それにしても自分たちでは「行動する保守運動」と自称している「在日特権を許さない市民の会」などの排外主義が隣国との領土・国境問題を通じて勢力を増しそうな嫌な空気が社会の一部では流れ始めている。これは笠井潔ツイッターで指摘しているように「日本人が終戦と敗戦の自己分裂から解放されようとしている事実を示している」のだろう。すなわち―。戦争に負けたにもかかわらず、負けていないという認識が敗戦ではなく終戦という言葉を定着させたが、それは日本人が引き起こした自己分裂の結果であり、左右を問わず、この自己分裂であり、ダブルスタンダードに規定されていたのが戦後だったとすれば、右派はそこから解放されようとしているのである。私流に言うのであれば右派は「言っていること」と「やっていること」の間に横たわっていた落差を解消しはじめたのである。その大衆的な象徴が、そう橋下徹なのである。ところが左派、リベラルは自己分裂の所産である戦後民主主義や戦後平和主義にしがみつくばかりで、戦後からの出口を見いだせないでいる。いや、左派、リベラルの反動部分は相変わらず、戦後からの出口を見いだそうともしていない「保守」に堕落しているのだ。橋下徹批判が一介の庶民にリアリティをもって伝わって来ないのは、このためである。
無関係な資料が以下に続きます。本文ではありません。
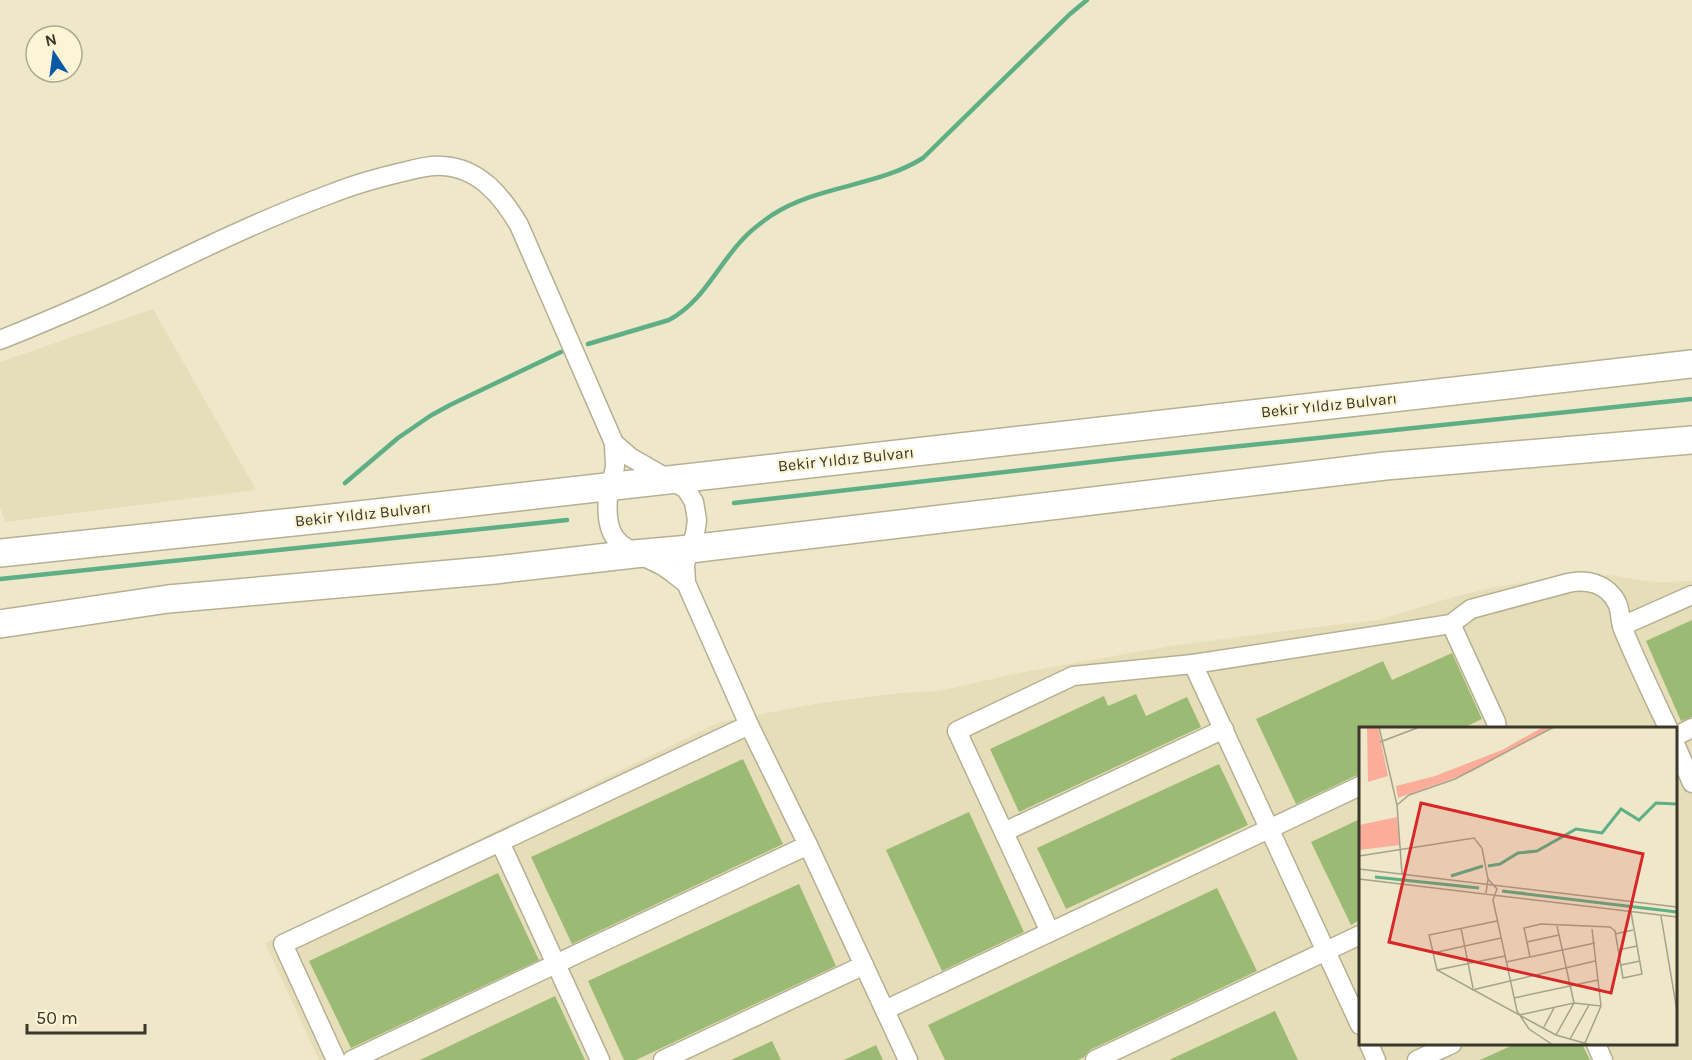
<svg xmlns="http://www.w3.org/2000/svg" width="1692" height="1060" font-family="Karla,sans-serif">
	<style>
		.built { fill: #e6deb8; fill-rule: evenodd }
		.lines { fill: none; stroke-linecap: round; stroke-linejoin: round }
		.stream { stroke: #5eaf86; stroke-width: 4.5 }
		.building { fill: #9bbb74 }
		.street-casing { stroke: #b6b093; stroke-width: 21 }
		.primary-casing { stroke: #b6b093; stroke-width: 30 }
		.street { stroke: #fff; stroke-width: 18 }
		.primary { stroke: #fff; stroke-width: 27 }
		.labels { text-anchor: middle; dominant-baseline: central; stroke-width: 4.5; stroke-linejoin: round; paint-order: stroke }
		.street-label { font-size: 16px; fill: #3a372b; stroke: #fbf5d6 }
		.inset-river { fill: none; stroke: #5eaf86; stroke-width: 3 }
		.inset-road { fill: none; stroke: #a6a18a; stroke-width: 1.5 }
		.view { fill: #d62828; fill-opacity: 0.15; stroke: #d62828; stroke-width: 3 }
		.inset-edge { fill: none; stroke: #3a372b; stroke-width: 3 }
	</style>
	<rect width="100%" height="100%" fill="#eee7c9"/>
	<!-- built -->
	<g class="built">
		<path d="M153,309l103,181 -251,32 -5,-15v-145z"/>
		<path d="M1610,575l35,6 18,1 29,-1v479h-1373l-54,-117 455,-221 100,-19 80,-10 39,-2 80,-18 151,-27 139,-18 70,-8 78,-24 39,-9 41,-7zM1360,728h316v316h-316z"/>
	</g>
	<g class="lines">
		<!-- stream -->
		<g class="stream">
			<path d="M588,344l81,-24c34,-18 48,-54 74,-81 8,-9 19,-17 29,-24 46,-30 105,-28 151,-57l147,-144 17,-14"/>
			<path d="M345,483l53,-45 32,-22 20,-11 111,-53"/>
			<path d="M734,503l401,-46 557,-58"/>
			<path d="M0,579l567,-59"/>
		</g>
	</g>
	<!-- building -->
	<g class="building">
		<path d="M1692,620v97l-11,4 -35,-80z"/>
		<path d="M1452,653l30,66 -21,10h-101v46l-5,1 -59,28 -40,-85 127,-58 9,19z"/>
		<path d="M1136,694l10,22 41,-19 14,30 -182,85 -29,-63 114,-53 4,10z"/>
		<path d="M743,759l40,85 -211,100 -41,-87z"/>
		<path d="M1219,764l29,61 -182,84 -29,-61z"/>
		<path d="M969,812l55,120 -82,39 -56,-121z"/>
		<path d="M1360,819v101l-9,5 -40,-83z"/>
		<path d="M498,873l41,87 -188,88 -42,-87z"/>
		<path d="M799,884l37,82 -200,94h-12l-36,-79z"/>
		<path d="M1217,888l40,83 -167,79 -6,7 -6,3h-133l-17,-35z"/>
		<path d="M555,996l30,64h-165z"/>
		<path d="M1275,1011l23,49h-129z"/>
		<path d="M772,1041l9,19h-50z"/>
		<path d="M1515,1044h67l8,16h-110z"/>
		<path d="M876,1045l7,15h-39z"/>
	</g>
	<g class="lines">
		<!-- street casing -->
		<g class="street-casing">
			<g id="street">
				<path d="M0,340c45,-18 90,-37 133,-58 66,-32 132,-64 200,-89 25,-10 48,-16 74,-22 12,-3 24,-6 36,-5 36,2 59,30 76,59l95,218c0,7 1,16 1,23 -1,11 -7,21 -7,32 -4,47 16,49 51,66 10,5 18,13 27,19"/>
				<path d="M614,443l16,14 56,32 8,13 3,18 -2,14 -10,30 1,19 63,142 59,120 100,215"/>
				<path d="M1451,624l45,98 1,6"/>
				<path d="M1622,626l70,-31"/>
				<path d="M1193,664l167,361"/>
				<path d="M1676,736l16,-8"/>
				<path d="M1676,746l16,37"/>
				<path d="M1004,832l220,-103"/>
				<path d="M500,842l100,218"/>
				<path d="M1050,932l-93,-201 116,-55 120,-12 258,-40 20,-15 97,-26c14,-3 28,-2 40,8 15,14 10,24 15,38 14,34 30,67 45,99"/>
				<path d="M885,1010l475,-224"/>
				<path d="M1369,1044l7,16"/>
				<path d="M1596,1044l7,16"/>
				<path d="M336,1060l-53,-116 466,-219"/>
				<path d="M352,1060l456,-215"/>
				<path d="M663,1060l201,-95"/>
				<path d="M1095,1060l265,-125"/>
				<path d="M1417,1060l35,-16"/>
			</g>
		</g>
		<!-- primary casing -->
		<g class="primary-casing">
			<g id="primary">
				<path d="M0,553l341,-36 1351,-153"/>
				<path d="M0,624l168,-25 327,-29 139,-16 56,-5 695,-83 307,-26"/>
			</g>
		</g>
		<!-- street -->
		<use href="#street" class="street"/>
		<!-- primary -->
		<use href="#primary" class="primary"/>
	</g>
	<g class="labels">
		<!-- street labels -->
		<g class="street-label">
			<text transform="translate(1329 405) rotate(-6)">Bekir Yıldız Bulvarı</text>
			<text transform="translate(846 459) rotate(-6)">Bekir Yıldız Bulvarı</text>
			<text transform="translate(363 514) rotate(-6)">Bekir Yıldız Bulvarı</text>
		</g>
	</g>
	<!-- overview -->
	<g transform="translate(1359 727)">
		<rect width="318" height="318" fill="#eee7c9"/>
		<path d="M8,0h11l10,49 -20,6zM184,0h10l-82,45 -73,26 -2,-12 39,-10 67,-26zM38,90l3,28 -41,5v-25z" fill="#fcad9a"/>
		<path class="inset-river" d="M129,139l12,-2 18,-11 19,-2 39,-22 26,4 19,-24 18,11 17,-17 21,1M92,149l32,-10M16,150l104,11M143,164l175,21"/>
		<path class="inset-road" d="M20,0l18,78 5,69M21,15l37,-14M38,78l12,-10 46,-16 99,-52M0,129l115,-18 8,10 6,31 -2,14M0,142l318,38M0,152l318,38M129,152l9,10 -4,11 24,111 12,18 24,16M302,189l16,95M138,194l-68,14 8,35 119,65 35,10M102,201l12,60M256,207l18,-4M168,215l32,-7M259,223l19,-4M74,226l68,-15M171,230l-6,-29 17,-4 69,3 5,4 8,47 19,-4 -11,-62M147,235l89,-19M262,238l19,-4M78,243l68,-14M113,263l123,-29M155,271l84,-18M160,288l55,-12 27,3M185,300l10,-19M197,308l18,-32 -17,-77M211,312l19,-34M226,316l16,-37 -9,-77"/>
		<path class="view" d="M62,76l222,51 -32,139 -222,-51z"/>
		<rect width="318" height="318" class="inset-edge"/>
	</g>
	<!-- north arrow -->
	<g transform="translate(54 54) rotate(347)"><circle r="28" fill="#fbf5d6" stroke="#aea992" stroke-width="1.5"/>
	<path d="M0-4.5L10 22L0 15L-10 22Z" fill="#0959a7"/>
	<text y="-9" font-size="16" font-weight="bold" text-anchor="middle" fill="#3a372b">N</text>
	</g>
	<!-- scale -->
	<path d="M27 1024v9h118v-9" fill="none" stroke="#3a372b" stroke-width="3"/>
	<text x="36" y="1024" font-size="18" fill="#3a372b" stroke="#fbf5d6" stroke-width="4.5" paint-order="stroke">50 m</text>
</svg>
例えば橋下が大阪府知事時代に府立学校の卒業式において「君が代斉唱時の起立を教員に義務づける条例」を成立させた際にこの全国初の条例が日本国憲法19条にある「思想及び良心の自由」に抵触するという程度の批判で思考停止してしまうのである。もし左派やリベラルが戦後の自己分裂から解放されようとするならば、その程度で思考停止するのではなく、せめて「言っていること」と「やっていること」の落差を埋める努力を惜しんではならないはずだ。自己分裂を孕んだ、いつも通りの批判に終始してしまうから、橋下批判は大衆的な支持を獲得できないのである。逆に言えば、左派やリベラルに「橋下徹」はいないのである。ノーベル文学賞だかを貰っている大作家が自民党総裁選に際して立候補者全員に脱原発法に参政かどうかを問い質したところ誰からも返答がなかったことを憂いているらしいが、民衆がそういう姿をどう見るかといえば、偉そうにしか見えないはずである。左派やリベラルは敗戦から何年経てば、自己分裂から解放され、鈍感さを克服することができるようになるのだろうか。時計を止めたままでは誰からも相手にされなくなるだけである。そうした民衆からの孤立は、はっきりと言うが少しも偉いことではないのである。民衆というナショナリズムに接続する回路を欠いたままなのだから。左派やリベラルがやがて選択するのは、戦前昭和がそうであったようにまたしても「解放」ではなく、「転向」になるのやもしれない。